Seth Elsen ’13 Recounts Working for CST
Posted by Jenna Ray on Thursday, May. 9, 2013
In the three years that Seth Elsen ’13, Shelton, Washington, has worked with the University of Minnesota, Morris’s Center for Small Towns (CST), he has engaged in a large range and variety of projects. His first undertaking was with the Students Using Natural Energy (SUN-E) team, which made it possible for solar energy to be used in heating the pool at the Regional Fitness Center. During his second year, Elsen began working with the Upper Sioux Community to explore potential uses of renewable energy. In his final year, he partnered with the Morris community to improve the local public access channel.
Elsen spoke fondly of his first CST project, which involved working with a team of students to help create more sustainable energy options for the local Regional Fitness Center. He noted that this project was a great way to get involved with, and be introduced to, the campus and local community. Elsen’s work with the SUN-E team allowed him to visibly impact the community as he was acclimating to life at Morris.
In the fall of 2011 Elsen began working with the Upper Sioux Community tribal council and planner to examine the feasibility of using wind and solar energy on tribal land. Using maps and data compiled by the United States Department of Energy, Elsen explored which combination of renewable energy options would make the most sense for the community and later presented his findings to the tribal council. He resumed work on the project in spring 2013.
In the fall of 2012 Elsen began working with the city of Morris to improve the local public access television channel. The goal of his work was to create a plan for streamlining the channel’s operating system, which utilized an inefficient system of DVDs and alarms. This arrangement left considerable dead air time, so Elsen was hired to help the station improve its functionality.
When asked what he liked best about serving CST, Elsen praised the team’s positive energy and their commitment to their work. He added that he deeply enjoyed working with both the local community and the Upper Sioux Community. He cited the latter as his favorite project, the one for which he was and is most passionate. Elsen notes that he would “love to pursue a career in tribal natural resource management,” and that this project provided new insight into work that he would like to do for the rest of his life. After graduating, Elsen plans to return to his home in the northwestern United States to look for work in the fields of natural resource management and communications.

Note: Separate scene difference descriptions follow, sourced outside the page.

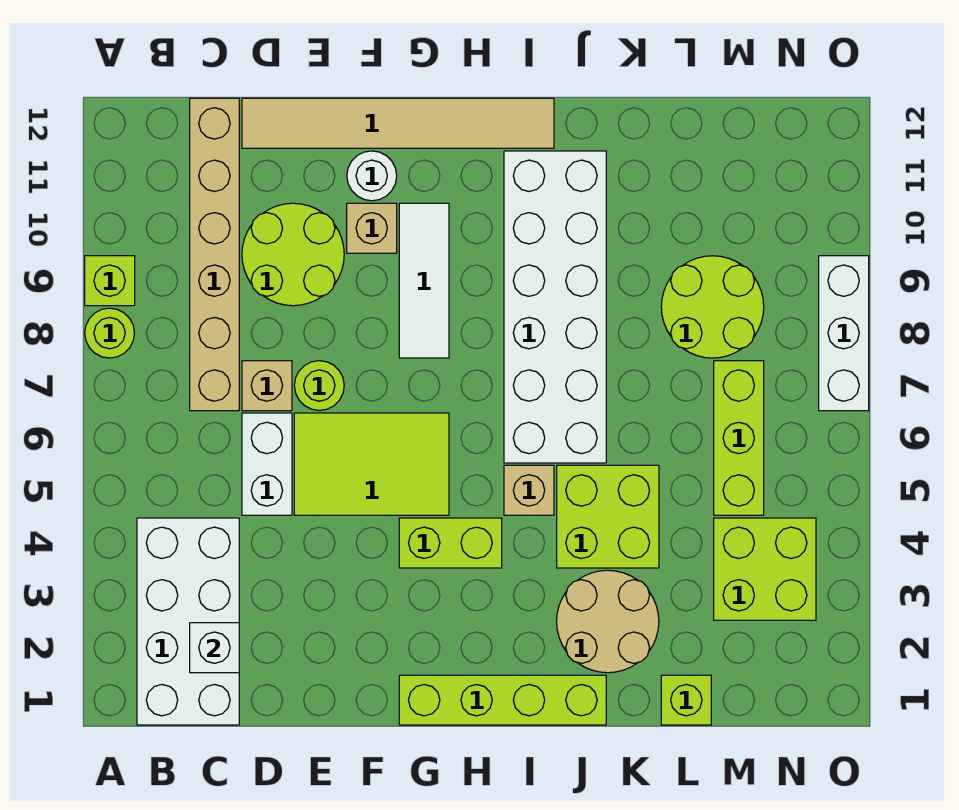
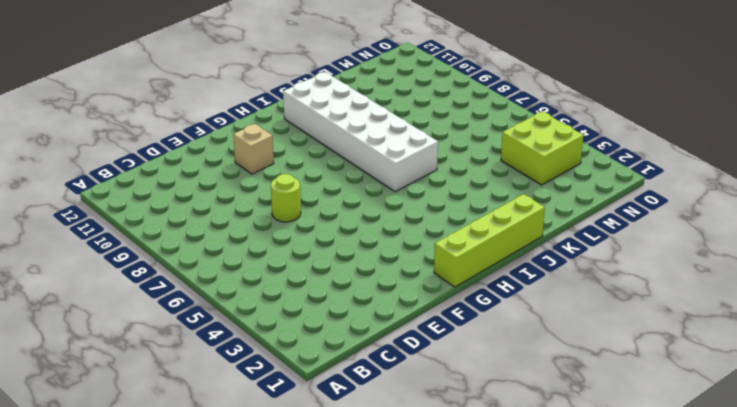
none -> lime round brick A8 level 1
none -> lime brick A9 level 1
none -> white brick B1:C4 level 1

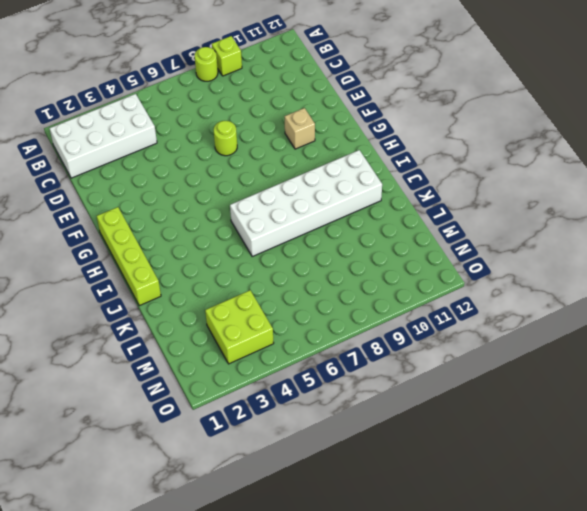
none -> tan brick C7:C12 level 1
none -> white brick D5:D6 level 1
none -> tan brick D7 level 1

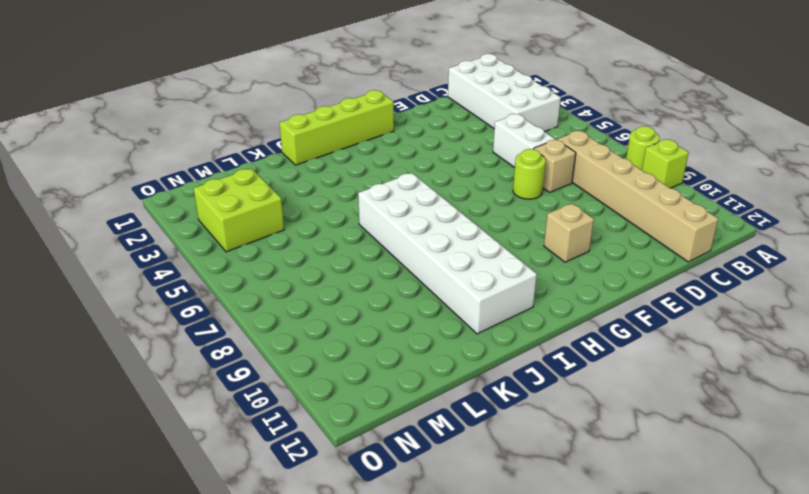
none -> lime round brick D9:E10 level 1
none -> tan tile D12:I12 level 1
none -> lime tile E5:G6 level 1

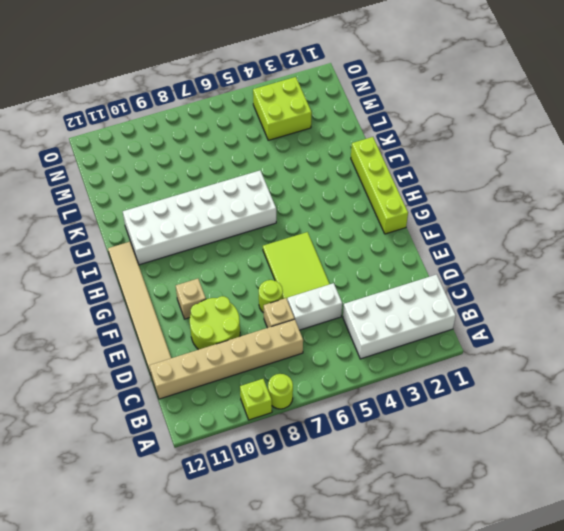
none -> white round brick F11 level 1
none -> lime brick G4:H4 level 1
none -> white tile G8:G10 level 1

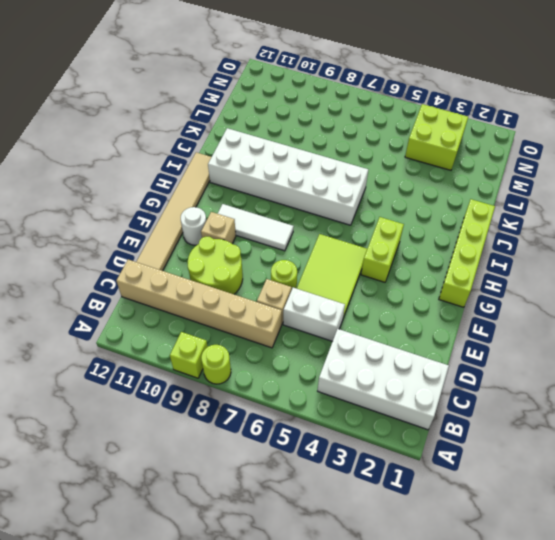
none -> tan brick I5 level 1
none -> tan round brick J2:K3 level 1
none -> lime brick J4:K5 level 1

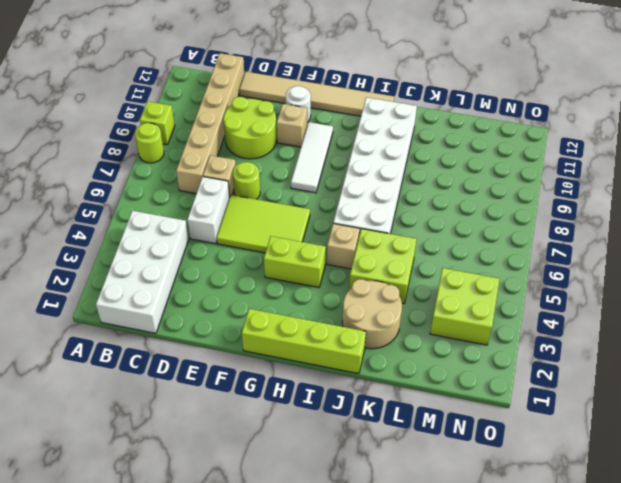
none -> lime brick L1 level 1
none -> lime round brick L8:M9 level 1
none -> lime brick M5:M7 level 1

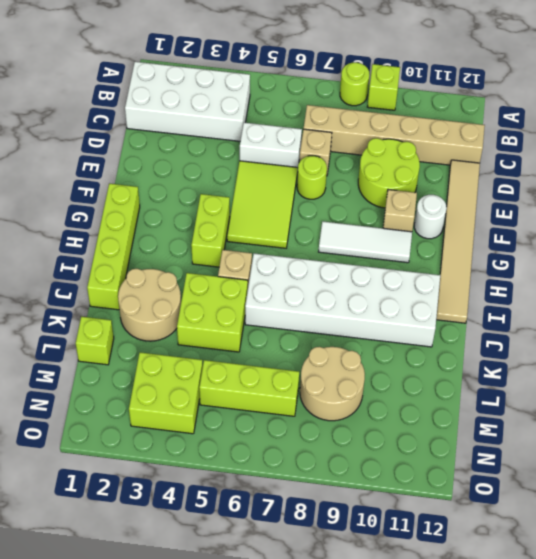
tan round brick L8:M9 level 1 -> lime round brick L8:M9 level 1
none -> white brick O7:O9 level 1
none -> white brick C2 level 2

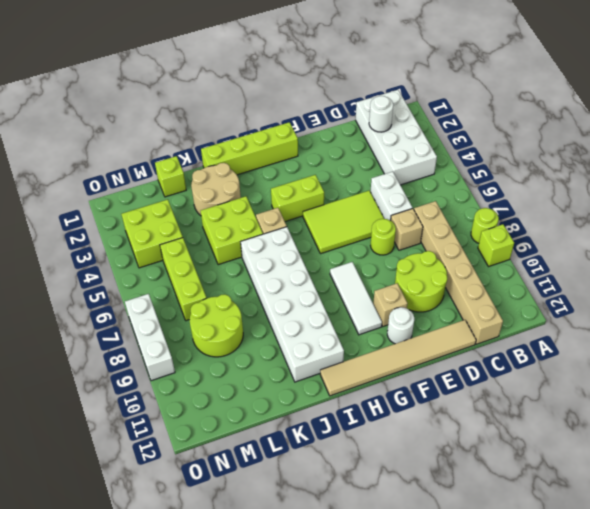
white round brick C2 level 2 -> white brick C2 level 2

The University of Minnesota, Morris Center for Small Towns (CST) is a community outreach program that serves as a point-of-entry to the resources of the University of Minnesota. Small towns, local units of government, k-12 schools, nonprofit organizations, and other University units are able to utilize the Center’s resources as they work on rural issues or make contributions to rural society. Their mission is to focus the University’s attention and marshal its resources toward assisting Minnesota’s small towns with locally identified issues by creating applied learning opportunities for faculty and students.